Apart from an extended fling with Jan ( based on Bukowski’s first wife Linda King) he forms no close relationships in the novel). Talking to Gertrude, a fellow rooming house boarder at a bar, he says to her, ‘Love is for real people.’ After waking from a blackout he tells Jan, ‘People don’t need love. What they need is success in one form or another. It can be love but it needed be.’
Sex is seen as a temporary reprieve from the hardships of life. While working on the assembly line of the Honeybeam Company Chinaski perves on the young Mexican girls with beautiful skin and dark eyes, ‘They wore tight bluejeans and tight sweaters and gaudy earrings. They were so young and healthy and efficient and relaxed. They were good workers, and now and then one would look up and say something and then there would be explosions of laughter and glances as I watched them laugh in their tight bluejeans and their tight sweaters and thought, if one of them was in bed with me tonight I could take all this shit a whole lot better.’
Bukowski’s view of woman as sex objects rears its ugly head in the novel frequently. A neighbour knocks at Chinaski’s door for flowers following the death of a fellow tenant. ‘I was sitting up, in my shorts, holding the blanket in front of me. Chinaki the great lover. If I was any kind of man, I thought, I would rape her, set her panties on fire, force her to follow me all over the world, make tears come to her eyes with my love letters written on light red tissue paper.’ Of Jan, he matter-of-factly states, ‘Her face was sagging, she was getting jowls, she was ten years older than I. It was only when she was made up and was dressed in a tight shirt and wearing high heels that she looked good. Her ass was still shapely as were her legs and she had a seductive wiggle when she walked.’
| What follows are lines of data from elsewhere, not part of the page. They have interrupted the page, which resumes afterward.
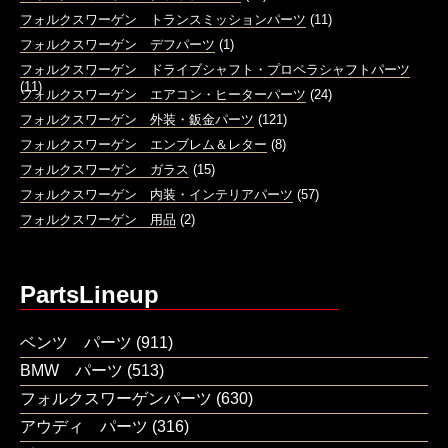
フォルクスワーゲン トランスミッションパーツ
(11)
フォルクスワーゲン デフパーツ
(1)
フォルクスワーゲン ドライブシャフト・プロペラシャフトパーツ
(11)
フォルクスワーゲン エアコン・ヒーターパーツ
(24)
フォルクスワーゲン 外装・鈑金パーツ
(121)
フォルクスワーゲン エンブレム＆レター
(8)
フォルクスワーゲン ガラス
(15)
フォルクスワーゲン 内装・インテリアパーツ
(57)
フォルクスワーゲン 用品
(2)
PartsLineup
ベンツ パーツ
(911)
BMW パーツ
(513)
フォルクスワーゲンパーツ
(630)
アウディ パーツ
(316)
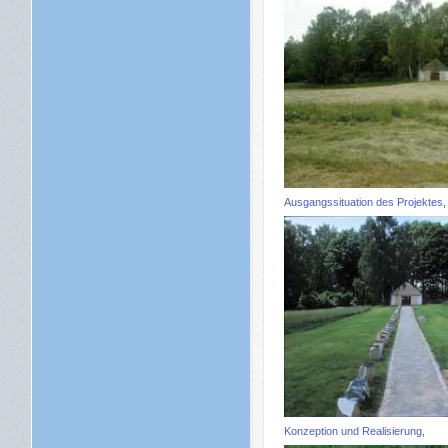
Ausgangssituation des Projektes
Konzeption und Realisierung
,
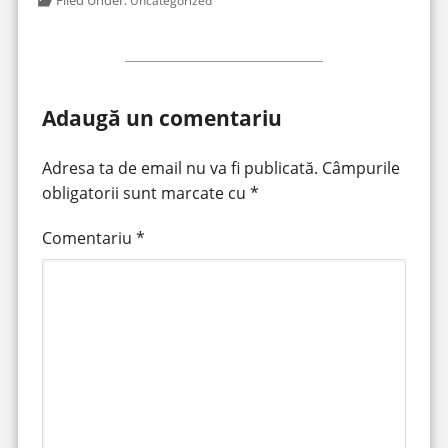
Filed Under:
Uncategorized
Adaugă un comentariu
Adresa ta de email nu va fi publicată.
Câmpurile
obligatorii sunt marcate cu
*
Comentariu
*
Chinaski’s inability to feel love or empathy is furthered in his cold description of making love to Jan, ‘There was enough meaness and hostility in her to make me feel that with each thrust I was paying her back for her ill-temper.’ There is rare moment of humour and sentiment when she fits a little paper hat over his dick and ties a yellow ribbon around the brim but this is shortly followed by an argument and Jan is viciously slapped across the face, ‘I tried to make a woman out of you but you’ll never be anything but a god damned whore!’
In the last chapter of Factotum, Jan has left Henry for a fat real estate agent. Fittingly, Chinaski spends his last dollar alone in a strippers’ club. Voyerishly, he describes the girl, ‘But Darlene was fine. Skinny, but with breasts. A body like a willow. At the end of that slim back, that slim body, was an enormous behind. It was like a miracle- enough to drive a man crazy.’
As her striptease culminates Darlene fingers her naked breasts and the four man band crackles and bangs. The author, for once, can't raise it, ‘Darlene spun around. She tore away the beads. I looked, they looked. We could see her cunt hairs through the flesh-coloured gauze. The band really spanked her ass. And I couldn’t get it up.’
Overall, this is a simple, but rebellious tale from the point of view of a literary icon. Bukowski has shown extraordinary courage and resilience in his survival as a writer and in his continued posthumous success after decades of struggle with the establishment. Thirty-five years after its first release Factotum is still highly readable and has lost none of its relevance or kick in the balls effect, particularly for Buk’s latest generation of young & disenfranchised readers.